A bishop vocal in condemning drug-related killings in the Philippines has questioned the result of a survey that labeled a police station, whose personnel were linked to the slayings, as the "most trusted" in the country's capital. "Most trusted by whom?" asked Bishop Pablo Virgilio David of Kalookan
in the northern part of Metro Manila where the police station is also located. Many of the killings linked to the government's war on narcotics occurred in his diocese. The prelate questioned the basis of the assessment. "[Trusted] by those who gauge the trustworthiness of the police by the number of drug suspects killed during [the police operations]?" asked the bishop. The survey conducted by the National Police Commission in October and November 2017 and released this week showed that Caloocan police station received a trust rating of 88.8 percent. "If they were 'most trusted' for 2017, then why did General [Oscar] Albayalde sack the whole Caloocan police force last September?
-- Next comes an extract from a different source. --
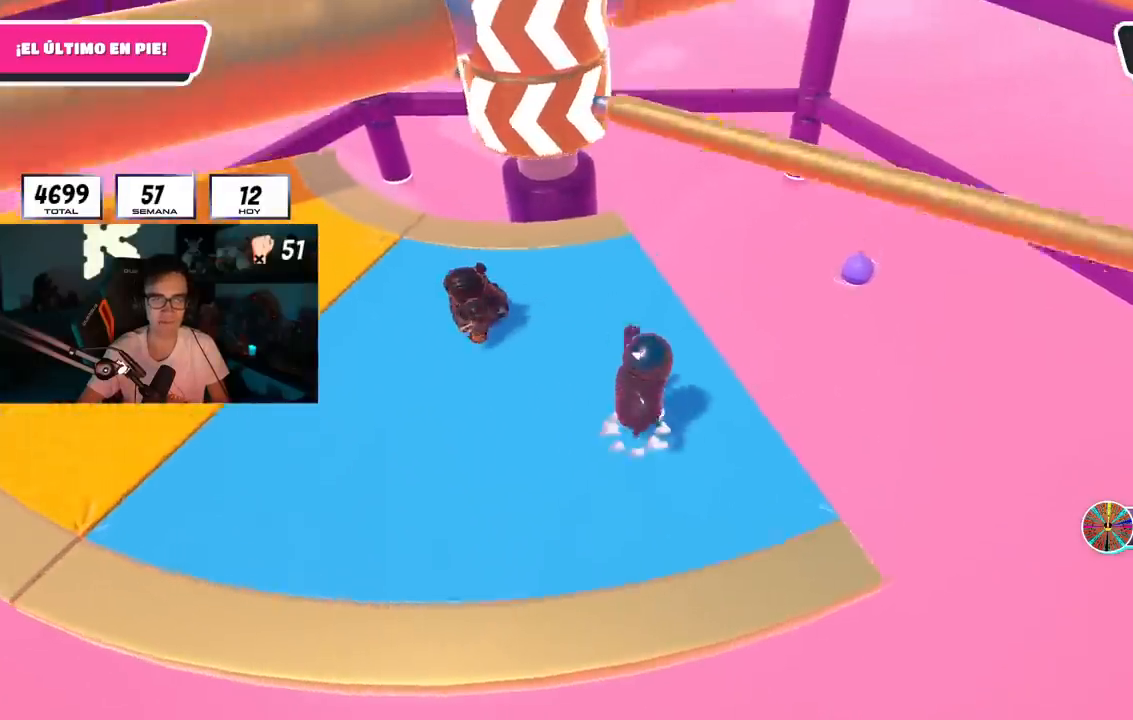
{"buttons": [], "left_stick": "down-right", "right_stick": "center", "events": [[17, "left_stick", "left"], [117, "CROSS", "up"], [150, "left_stick", "up"], [250, "left_stick", "up-right"], [300, "right_stick", "up-left"], [367, "left_stick", "right"], [384, "right_stick", "center"], [467, "left_stick", "down-right"]]}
Just wondering," added Bishop David who is also vice president of the Catholic bishops' conference. General Albayalde, head of the National Capital Region Police Office
, ordered the suspension of several policemen following the deaths of two young boys during anti-narcotics police operations. In August last year, the killing of the teenage boys sparked protests around the capital. Rights groups claim that about 13,000 people have died in the government's anti-narcotics war. The police have said only about 3,000 people have died during police operations.